Tan honrosa distinción quiero compartirla con mi señora y con mis hijos, y con esa familia que es la del periódico El Mundo, por el cual una nueva generación ha venido luchando a brazo partido, sin ninguna tregua ni cuartel y contra todo tipo de obstáculos y penurias. Por intermedio del presidente del Consejo Editorial, Carlos Posada Uribe; del presidente de la Junta Directiva, Juan Manuel del Corral; del gerente, Arturo Penagos; de la subdirectora, Martha Botero de Leyva, y del jefe de Redacción, Jairo León García, a todos les envío un caluroso y sentido abrazo.

Para Seguros Bolívar, para su presidente, José Alejandro Cortés, y para la coordinadora del Premio, Ivonne Nicholls, en nombre de todos los galardonados, nuestro reconocimiento por su exaltación y solidaridad con el periodismo colombiano.

Al representante del Jurado calificador, doctor Roberto Arias Pérez, y al escritor y novelista Manuel Mejía Vallejo, nuestra gratitud por la generosidad de sus palabras.

Para ustedes, apreciados y respetados colegas, hago una sola invitación. Una invitación a que renovemos nuestra fe en Colombia y en su pueblo maravilloso. El país entero espera de nosotros lo mejor de lo mejor. Lo mejor de nuestra inteligencia y talento. Juicio, muy buen juicio. Ecuanimidad. Profesionalismo. Sindéresis. Criterio. Profundidad. Capacidad de interpretación y reflexión. Actitud positiva. Serenidad. Honradez en el tratamiento de la realidad. Despliegue de los valores humanos. Patriotismo. Alegría. Recursividad. Coraje. Sapiencia y acierto en la orientación. Esperanza. Apoyo a la “cultura de la vida”. Repudio a la “cultura de la muerte”. Rigor y exactitud en la información. Búsqueda de la verdad. Visión universal de los hechos.

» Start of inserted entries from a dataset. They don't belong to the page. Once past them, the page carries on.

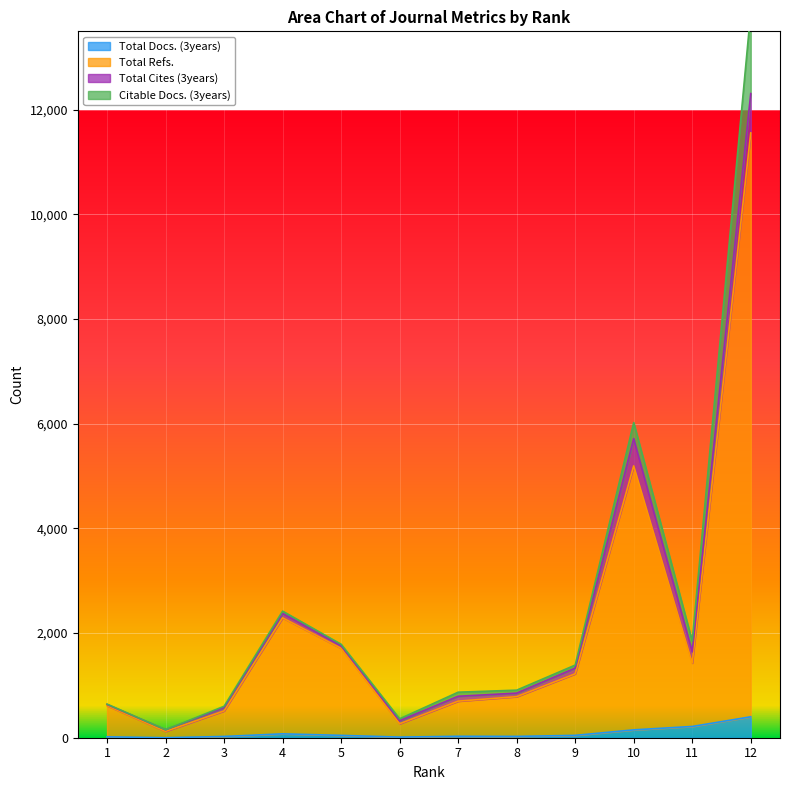

Between 3 and 4, which series saw the biggest shift?

Total Refs.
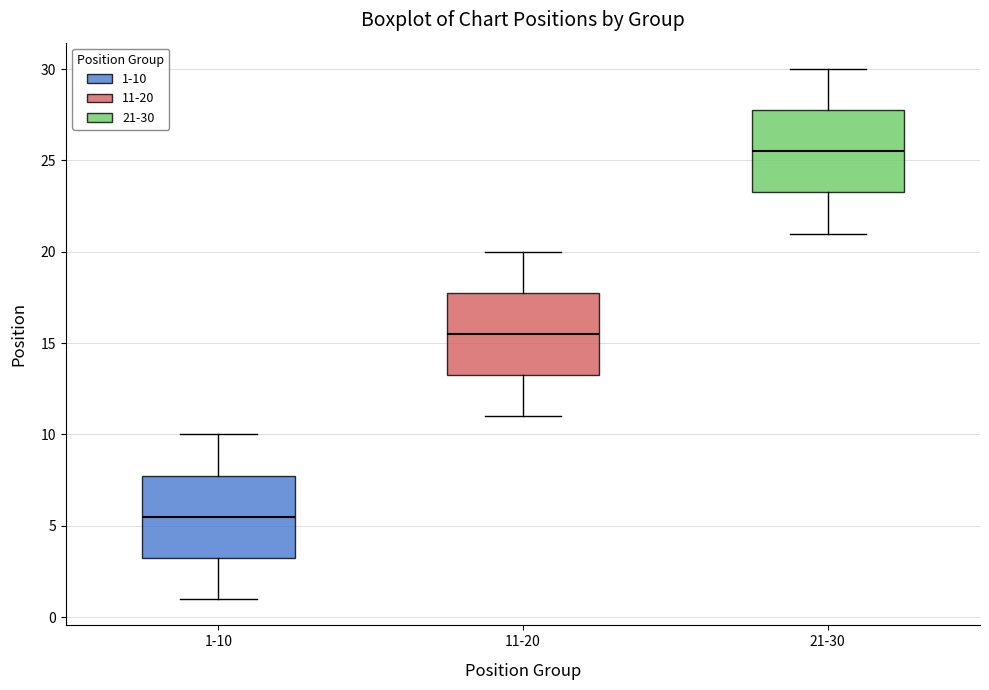

Reading left to right, read every box against the y-axis: the position of its median line, the range the box covers, and the ends of its whiskers. The values are not printed on the chart, so give them approximately, as read against the axis.

1-10: median 5.5, box 3.5 to 8.0, whiskers 1.0 to 10.0
11-20: median 15.5, box 13.5 to 18.0, whiskers 11.0 to 20.0
21-30: median 25.5, box 23.5 to 28.0, whiskers 21.0 to 30.0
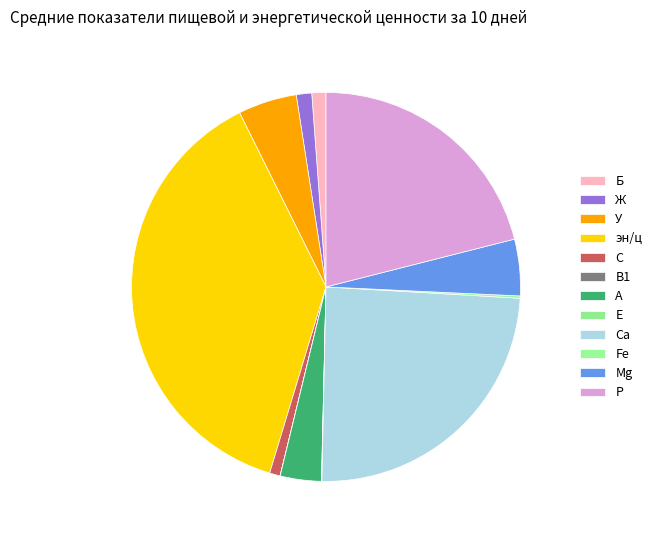

Combined, what portion of the pie is Б and С?

2.1%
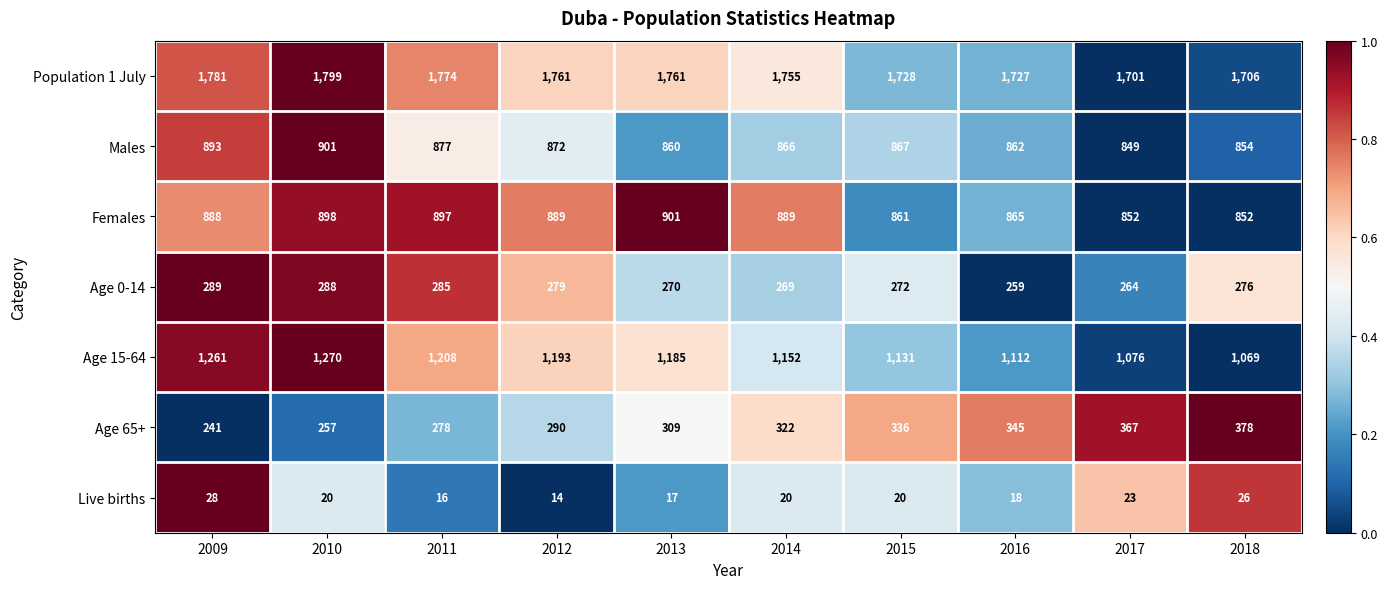

What is the difference between the second highest and second lowest values in the Age 0-14 series?

24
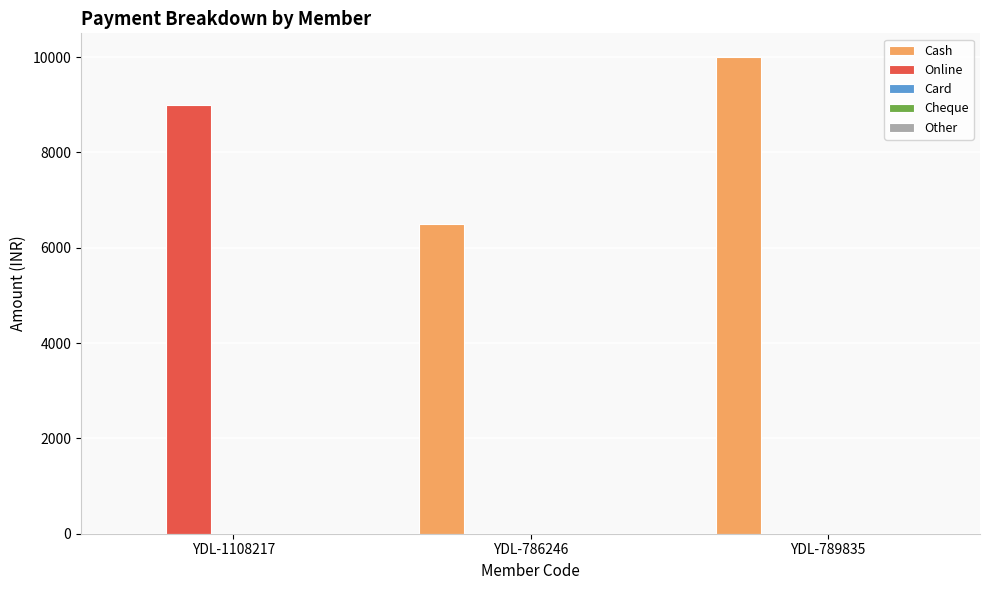

Where is Cash nearest to the value 5000?

YDL-786246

Independencia, más no apasionamiento.

En fin, lucidez y brillantez para que podamos cumplir con la responsabilidad que nos corresponde en el empeño de ayudarle al país a salir de su atolladero, y construir otra Patria, la que Bolívar soñó y nosotros no pudimos vivir, pero que merecen nuestros descendientes.

Aprendamos con Carl Sagan que “en la perspectiva cósmica cada uno de nosotros es precioso y único”. Qué bueno sería para la democracia, la libertad y la vida, que pudiéramos contribuir a hacer realidad su magistral llamamiento: “Si alguien está en desacuerdo contigo, por favor déjalo vivir, pues no encontrarás a nadie parecido en 100 millones de galaxias”.